REASONS FOR DECISION
In 2012, Regional Housing Limited provided Mr and Ms Harris with emergency accommodation. The term of the agreement was three months. At the end of the tenancy period, Regional Housing Limited gave a notice to leave. Mr and Ms Harris did not leave, so the company filed an application for termination. A Magistrate, sitting as an ordinary member of the tribunal, ordered a termination of the tenancy agreement and issued a warrant of possession. The learned Magistrate also observed that, when he made the order, Mr and Ms Harris’ rent was in arrears.
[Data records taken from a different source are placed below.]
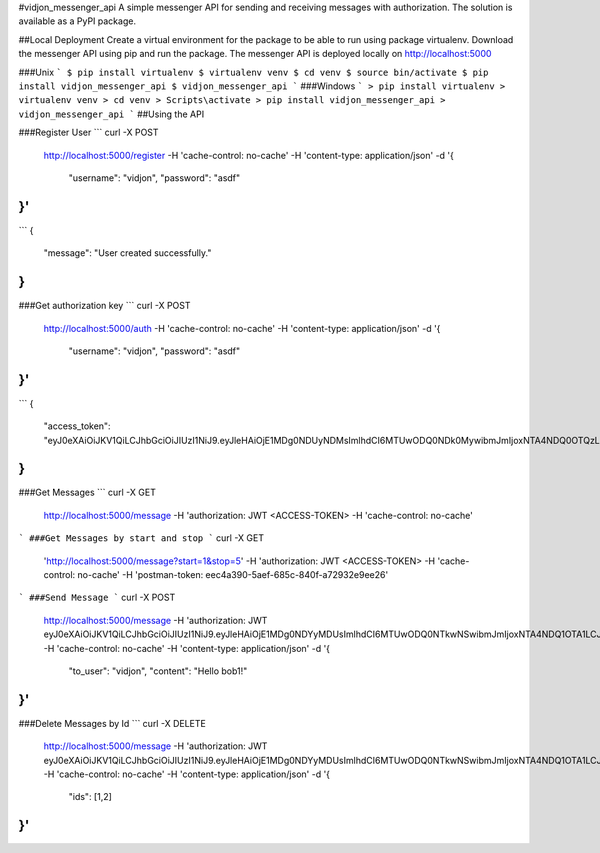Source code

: #vidjon_messenger_api
A simple messenger API for sending and receiving messages with authorization.
The solution is available as a PyPI package.

##Local Deployment
Create a virtual environment for the package to be able to run using package virtualenv.
Download the messenger API using pip and run the package. The messenger API is deployed locally
on http://localhost:5000

###Unix
```
$ pip install virtualenv
$ virtualenv venv
$ cd venv
$ source bin/activate
$ pip install vidjon_messenger_api
$ vidjon_messenger_api
```
###Windows
```
> pip install virtualenv
> virtualenv venv
> cd venv
> Scripts\activate
> pip install vidjon_messenger_api
> vidjon_messenger_api
```
##Using the API

###Register User
```
curl -X POST \
  http://localhost:5000/register \
  -H 'cache-control: no-cache' \
  -H 'content-type: application/json' \
  -d '{
	"username": "vidjon",
	"password": "asdf"
}'
```
```
{
    "message": "User created successfully."
}
```
###Get authorization key
```
curl -X POST \
  http://localhost:5000/auth \
  -H 'cache-control: no-cache' \
  -H 'content-type: application/json' \
  -d '{
	"username": "vidjon",
	"password": "asdf"
}'
```
```
{
    "access_token": "eyJ0eXAiOiJKV1QiLCJhbGciOiJIUzI1NiJ9.eyJleHAiOjE1MDg0NDUyNDMsImlhdCI6MTUwODQ0NDk0MywibmJmIjoxNTA4NDQ0OTQzLCJpZGVudGl0eSI6M30.BBXkvGoxhx6VYWSuaIDW_745C8WDserpczVoNX7X15E"
}
```
###Get Messages
```
curl -X GET \
  http://localhost:5000/message \
  -H 'authorization: JWT <ACCESS-TOKEN> \
  -H 'cache-control: no-cache'
```
###Get Messages by start and stop
```
curl -X GET \
  'http://localhost:5000/message?start=1&stop=5' \
  -H 'authorization: JWT <ACCESS-TOKEN> \
  -H 'cache-control: no-cache' \
  -H 'postman-token: eec4a390-5aef-685c-840f-a72932e9ee26'
```
###Send Message
```
curl -X POST \
  http://localhost:5000/message \
  -H 'authorization: JWT eyJ0eXAiOiJKV1QiLCJhbGciOiJIUzI1NiJ9.eyJleHAiOjE1MDg0NDYyMDUsImlhdCI6MTUwODQ0NTkwNSwibmJmIjoxNTA4NDQ1OTA1LCJpZGVudGl0eSI6M30.wS_pcQgoW4iRJvzvQAnx_Y_plJKVk4LGO32W2oU70ME' \
  -H 'cache-control: no-cache' \
  -H 'content-type: application/json' \
  -d '{
	"to_user": "vidjon",
	"content": "Hello bob1!"
}'
```
###Delete Messages by Id
```
curl -X DELETE \
  http://localhost:5000/message \
  -H 'authorization: JWT eyJ0eXAiOiJKV1QiLCJhbGciOiJIUzI1NiJ9.eyJleHAiOjE1MDg0NDYyMDUsImlhdCI6MTUwODQ0NTkwNSwibmJmIjoxNTA4NDQ1OTA1LCJpZGVudGl0eSI6M30.wS_pcQgoW4iRJvzvQAnx_Y_plJKVk4LGO32W2oU70ME' \
  -H 'cache-control: no-cache' \
  -H 'content-type: application/json' \
  -d '{
	"ids": [1,2]
}'
```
Ms Harris wants to appeal that decision. Her only grounds of appeal seem to be that the family cannot find alternative housing and that she has a serious medical condition which makes it difficult for her to relocate.
Because this is an appeal from a decision of the tribunal in its minor civil disputes jurisdiction, leave is necessary.[1] The principles the appeals tribunal applies when considering an application for leave to appeal are as summarised by Keane JA (as His Honour then was) in Pickering v McArthur:
There are numerous authorities, in varying language but with unvarying emphasis, that leave to appeal will usually be granted where there is a reasonable argument that the decision is attended by error, and an appeal is necessary to correct a substantial injustice to the applicant caused by that error.[2]
[1]QCAT Act, s 142(3)(a)(i).
[2][2005] QCA 294 at [3].
Mr and Ms Harris have not pointed to any error by the learned Magistrate. They overstayed their short term tenancy. Regional Housing Limited issued the appropriate notice and the learned Magistrate, as he was entitled to do, ordered that the tenancy be terminated. The learned Magistrate’s decision is supported by the evidence, and I can find no reason to come to a different view.
There is no question of general importance that should be determined by the appeals tribunal. Nor is there a reasonably arguable case that the learned Adjudicator was in error. There is no reasonable prospect of substantive relief on appeal.
The application for leave to appeal is refused.